Известно, что в хирургической практике перед оператором постоянно встаёт вопрос о выборе способа обезболивания. Хорошо, если есть из чего выбирать. У Александра Модестовича выбор был невелик — вроде как у средневековых лондонских лекарей, которые, производя операцию, непрерывно звонили в большой колокол и тем самым заглушали истошные вопли очередного пациента, — вот, собственно говоря, и всё «обезболивание». Под рукой у Александра Модестовича не было ни опия, ни белладонны, ни эфира, ни морфия, ни белены, ни мандрагоры. Оперируя конечность, он обезболивал её по методу Амбруаза Паре — сильным стягиванием у основания жгутом; для вмешательства на внутренних органах предпочитал rausch-обезболивание — иными словами, давал раненому несколько глотков водки из фляги. Ну, и уж если не помогали ни чудодейственный жгут, ни отменный rausch, а раненый, не владея собой, метался и дёргался под занесённым ланцетом, то приходилось прибегать к самому древнему и надёжному способу наркоза: здоровила Аверьян Минич подкрадывался к раненому сзади и внезапно оглушал его ударом увесистого деревянного молотка по темечку.
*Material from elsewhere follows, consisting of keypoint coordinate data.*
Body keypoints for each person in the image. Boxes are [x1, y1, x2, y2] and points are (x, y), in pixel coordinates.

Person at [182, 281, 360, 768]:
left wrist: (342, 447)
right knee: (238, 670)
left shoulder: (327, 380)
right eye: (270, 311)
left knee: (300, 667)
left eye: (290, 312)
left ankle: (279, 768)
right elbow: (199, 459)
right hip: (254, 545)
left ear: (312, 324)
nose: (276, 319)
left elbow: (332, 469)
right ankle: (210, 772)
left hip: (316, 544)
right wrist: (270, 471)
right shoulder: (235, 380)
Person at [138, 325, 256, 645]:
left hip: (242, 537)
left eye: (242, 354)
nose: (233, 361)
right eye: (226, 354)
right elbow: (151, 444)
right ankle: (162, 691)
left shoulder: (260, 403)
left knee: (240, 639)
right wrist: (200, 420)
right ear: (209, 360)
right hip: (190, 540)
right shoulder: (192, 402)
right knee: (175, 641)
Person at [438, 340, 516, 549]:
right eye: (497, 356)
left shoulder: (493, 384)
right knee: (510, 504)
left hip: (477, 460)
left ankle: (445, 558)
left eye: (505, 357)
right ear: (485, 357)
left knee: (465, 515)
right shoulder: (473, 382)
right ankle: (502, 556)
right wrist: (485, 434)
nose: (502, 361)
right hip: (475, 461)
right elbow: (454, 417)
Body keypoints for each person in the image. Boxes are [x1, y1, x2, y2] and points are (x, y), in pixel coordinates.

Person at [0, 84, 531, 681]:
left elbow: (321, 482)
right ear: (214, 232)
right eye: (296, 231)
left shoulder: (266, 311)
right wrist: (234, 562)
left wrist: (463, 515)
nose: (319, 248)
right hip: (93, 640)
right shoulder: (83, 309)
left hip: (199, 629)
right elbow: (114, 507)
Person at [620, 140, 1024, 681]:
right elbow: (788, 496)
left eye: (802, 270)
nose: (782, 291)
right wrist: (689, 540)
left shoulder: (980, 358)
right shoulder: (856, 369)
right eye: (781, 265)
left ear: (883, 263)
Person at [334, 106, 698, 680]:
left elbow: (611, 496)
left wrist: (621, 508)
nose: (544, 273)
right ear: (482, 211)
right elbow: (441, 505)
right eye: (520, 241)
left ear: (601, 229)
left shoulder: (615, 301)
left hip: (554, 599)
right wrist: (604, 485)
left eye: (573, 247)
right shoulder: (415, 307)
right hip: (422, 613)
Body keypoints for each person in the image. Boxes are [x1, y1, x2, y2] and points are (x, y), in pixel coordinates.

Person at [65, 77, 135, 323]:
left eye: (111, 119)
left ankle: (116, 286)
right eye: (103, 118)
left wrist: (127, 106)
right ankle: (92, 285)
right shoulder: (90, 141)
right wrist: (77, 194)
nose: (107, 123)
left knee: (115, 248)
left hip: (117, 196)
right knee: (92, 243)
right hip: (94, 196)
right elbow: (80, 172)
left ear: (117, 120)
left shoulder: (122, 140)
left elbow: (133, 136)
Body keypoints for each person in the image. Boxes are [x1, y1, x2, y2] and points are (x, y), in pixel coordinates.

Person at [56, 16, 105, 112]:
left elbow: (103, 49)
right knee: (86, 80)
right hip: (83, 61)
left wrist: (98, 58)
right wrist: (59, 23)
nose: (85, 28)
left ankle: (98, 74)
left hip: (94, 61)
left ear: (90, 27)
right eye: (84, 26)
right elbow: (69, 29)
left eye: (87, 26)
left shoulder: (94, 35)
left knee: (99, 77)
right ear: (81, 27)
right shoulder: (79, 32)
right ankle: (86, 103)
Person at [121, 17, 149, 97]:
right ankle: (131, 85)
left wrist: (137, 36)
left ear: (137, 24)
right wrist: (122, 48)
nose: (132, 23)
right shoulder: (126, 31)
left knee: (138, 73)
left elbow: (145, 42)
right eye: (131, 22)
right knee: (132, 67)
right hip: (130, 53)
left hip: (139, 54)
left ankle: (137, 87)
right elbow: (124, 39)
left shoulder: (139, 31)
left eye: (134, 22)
Потеряв сознание, несчастный на некоторое время затихал, и Александр Модестович в спокойной обстановке, не раздражаясь и не отвлекаясь на уговоры, производил любые необходимые операции.
Другая крупная проблема, вставшая перед нашими героями, была — прокормить каким-то образом эту когорту солдат, этих ослабленных людей, которые, ощутив улучшение самочувствия, тут же ощущали и мучительные голодные спазмы. Причём чем лучше чувствовали себя раненые, тем голоднее они были. Надеяться на помощь проходящих по дороге обозов не приходилось, ибо те крохи, какие, поддавшись на уговоры, отрывали от себя жуликоватые обозные, могли сравниться разве что с милостыней в неурожайный год. А от милостыни, понятное дело, сыт не будешь. Другие же источники пропитания, как то: разбитые воинские склады, богатые неразграбленные деревни, манна небесная или славные Иисусовы хлебы и рыбины — поблизости не наблюдались. Однако затруднение это разрешилось само собой, когда Александру Модестовичу удалось договориться с местными крестьянами об отправке раненых подальше от театра военных действий, а именно — на юг, вглубь Калужской губернии. Во всяком случае, у Александра Модестовича не возникло ни малейших сомнений на предмет того, что и русские, и французы найдут в российских лечебницах и достаточный уход, и кусок хлеба, и, если понадобится, духовного пастыря. На двенадцати подводах отправили с крестьянами свыше восьмидесяти (!) человек до реки Югры, с тем, чтобы они там связали плоты, нашли лодки и спустились в Оку, а дальше уж как Бог на душу положит.